Once the pictures are set aside, reproduce all of the records exactly.

══ MATERIAL TO PROCESS

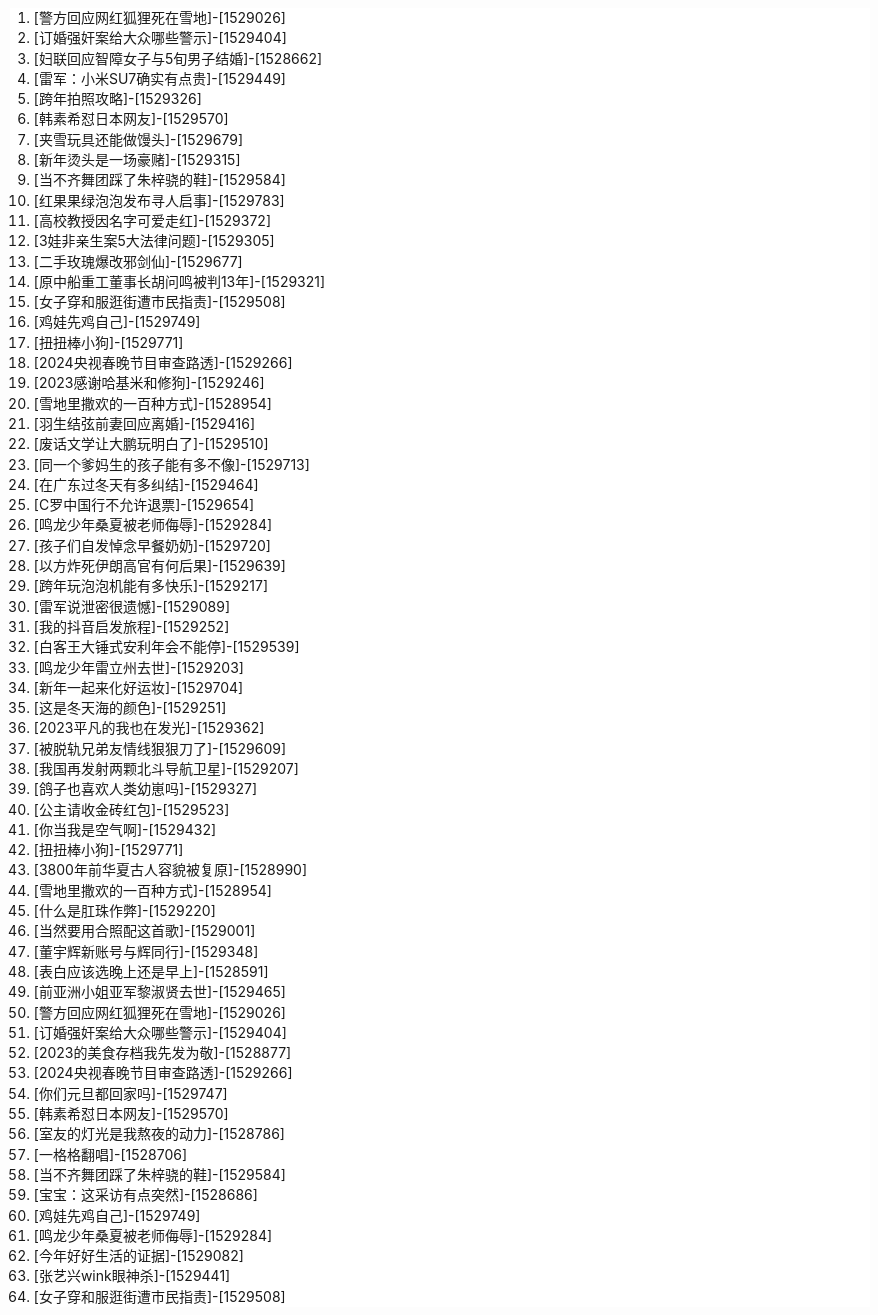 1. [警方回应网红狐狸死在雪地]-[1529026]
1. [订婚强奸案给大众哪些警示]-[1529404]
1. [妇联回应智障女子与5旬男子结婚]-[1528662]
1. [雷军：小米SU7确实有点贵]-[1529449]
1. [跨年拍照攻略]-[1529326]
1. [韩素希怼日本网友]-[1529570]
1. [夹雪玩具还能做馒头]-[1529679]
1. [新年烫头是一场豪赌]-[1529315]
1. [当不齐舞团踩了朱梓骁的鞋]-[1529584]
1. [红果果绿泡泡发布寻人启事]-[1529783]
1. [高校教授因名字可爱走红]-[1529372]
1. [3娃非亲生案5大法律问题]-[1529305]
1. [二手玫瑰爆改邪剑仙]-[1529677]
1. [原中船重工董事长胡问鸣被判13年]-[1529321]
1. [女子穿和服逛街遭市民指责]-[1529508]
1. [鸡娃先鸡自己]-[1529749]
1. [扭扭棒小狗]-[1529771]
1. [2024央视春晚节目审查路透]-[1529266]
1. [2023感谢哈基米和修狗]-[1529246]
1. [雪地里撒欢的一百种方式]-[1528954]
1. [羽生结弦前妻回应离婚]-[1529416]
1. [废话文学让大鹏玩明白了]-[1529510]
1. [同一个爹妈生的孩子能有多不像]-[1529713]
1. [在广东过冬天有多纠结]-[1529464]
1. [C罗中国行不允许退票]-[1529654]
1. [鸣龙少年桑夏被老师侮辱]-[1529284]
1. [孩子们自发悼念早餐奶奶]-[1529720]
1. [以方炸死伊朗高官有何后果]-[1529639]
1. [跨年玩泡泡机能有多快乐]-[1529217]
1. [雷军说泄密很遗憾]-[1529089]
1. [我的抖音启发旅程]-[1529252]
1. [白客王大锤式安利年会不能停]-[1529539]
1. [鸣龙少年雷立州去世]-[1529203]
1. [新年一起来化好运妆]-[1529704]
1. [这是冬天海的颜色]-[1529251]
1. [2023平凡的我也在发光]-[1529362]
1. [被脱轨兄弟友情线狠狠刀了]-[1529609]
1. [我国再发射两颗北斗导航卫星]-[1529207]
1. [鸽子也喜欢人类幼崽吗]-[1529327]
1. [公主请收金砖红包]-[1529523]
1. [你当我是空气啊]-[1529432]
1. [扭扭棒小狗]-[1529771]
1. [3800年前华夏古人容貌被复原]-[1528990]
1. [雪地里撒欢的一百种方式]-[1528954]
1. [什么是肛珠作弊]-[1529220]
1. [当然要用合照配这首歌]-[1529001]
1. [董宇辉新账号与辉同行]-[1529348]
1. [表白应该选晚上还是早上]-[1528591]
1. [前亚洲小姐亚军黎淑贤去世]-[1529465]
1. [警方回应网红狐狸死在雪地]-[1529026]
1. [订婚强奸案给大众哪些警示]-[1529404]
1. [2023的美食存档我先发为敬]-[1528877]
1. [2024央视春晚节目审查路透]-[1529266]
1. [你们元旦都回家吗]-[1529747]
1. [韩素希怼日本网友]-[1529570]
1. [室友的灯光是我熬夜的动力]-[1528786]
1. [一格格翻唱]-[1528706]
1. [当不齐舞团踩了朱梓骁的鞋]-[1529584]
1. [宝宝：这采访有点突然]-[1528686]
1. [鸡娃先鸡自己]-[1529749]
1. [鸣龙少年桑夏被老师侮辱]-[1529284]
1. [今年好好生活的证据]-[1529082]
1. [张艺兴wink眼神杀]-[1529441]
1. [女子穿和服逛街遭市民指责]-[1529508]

════

**REPLY TO THE EXERCISE**
 1. [警方回应网红狐狸死在雪地]-[1529026]
1. [订婚强奸案给大众哪些警示]-[1529404]
1. [妇联回应智障女子与5旬男子结婚]-[1528662]
1. [雷军：小米SU7确实有点贵]-[1529449]
1. [跨年拍照攻略]-[1529326]
1. [韩素希怼日本网友]-[1529570]
1. [夹雪玩具还能做馒头]-[1529679]
1. [新年烫头是一场豪赌]-[1529315]
1. [当不齐舞团踩了朱梓骁的鞋]-[1529584]
1. [红果果绿泡泡发布寻人启事]-[1529783]
1. [高校教授因名字可爱走红]-[1529372]
1. [3娃非亲生案5大法律问题]-[1529305]
1. [二手玫瑰爆改邪剑仙]-[1529677]
1. [原中船重工董事长胡问鸣被判13年]-[1529321]
1. [女子穿和服逛街遭市民指责]-[1529508]
1. [鸡娃先鸡自己]-[1529749]
1. [扭扭棒小狗]-[1529771]
1. [2024央视春晚节目审查路透]-[1529266]
1. [2023感谢哈基米和修狗]-[1529246]
1. [雪地里撒欢的一百种方式]-[1528954]
1. [羽生结弦前妻回应离婚]-[1529416]
1. [废话文学让大鹏玩明白了]-[1529510]
1. [同一个爹妈生的孩子能有多不像]-[1529713]
1. [在广东过冬天有多纠结]-[1529464]
1. [C罗中国行不允许退票]-[1529654]
1. [鸣龙少年桑夏被老师侮辱]-[1529284]
1. [孩子们自发悼念早餐奶奶]-[1529720]
1. [以方炸死伊朗高官有何后果]-[1529639]
1. [跨年玩泡泡机能有多快乐]-[1529217]
1. [雷军说泄密很遗憾]-[1529089]
1. [我的抖音启发旅程]-[1529252]
1. [白客王大锤式安利年会不能停]-[1529539]
1. [鸣龙少年雷立州去世]-[1529203]
1. [新年一起来化好运妆]-[1529704]
1. [这是冬天海的颜色]-[1529251]
1. [2023平凡的我也在发光]-[1529362]
1. [被脱轨兄弟友情线狠狠刀了]-[1529609]
1. [我国再发射两颗北斗导航卫星]-[1529207]
1. [鸽子也喜欢人类幼崽吗]-[1529327]
1. [公主请收金砖红包]-[1529523]
1. [你当我是空气啊]-[1529432]
1. [扭扭棒小狗]-[1529771]
1. [3800年前华夏古人容貌被复原]-[1528990]
1. [雪地里撒欢的一百种方式]-[1528954]
1. [什么是肛珠作弊]-[1529220]
1. [当然要用合照配这首歌]-[1529001]
1. [董宇辉新账号与辉同行]-[1529348]
1. [表白应该选晚上还是早上]-[1528591]
1. [前亚洲小姐亚军黎淑贤去世]-[1529465]
1. [警方回应网红狐狸死在雪地]-[1529026]
1. [订婚强奸案给大众哪些警示]-[1529404]
1. [2023的美食存档我先发为敬]-[1528877]
1. [2024央视春晚节目审查路透]-[1529266]
1. [你们元旦都回家吗]-[1529747]
1. [韩素希怼日本网友]-[1529570]
1. [室友的灯光是我熬夜的动力]-[1528786]
1. [一格格翻唱]-[1528706]
1. [当不齐舞团踩了朱梓骁的鞋]-[1529584]
1. [宝宝：这采访有点突然]-[1528686]
1. [鸡娃先鸡自己]-[1529749]
1. [鸣龙少年桑夏被老师侮辱]-[1529284]
1. [今年好好生活的证据]-[1529082]
1. [张艺兴wink眼神杀]-[1529441]
1. [女子穿和服逛街遭市民指责]-[1529508]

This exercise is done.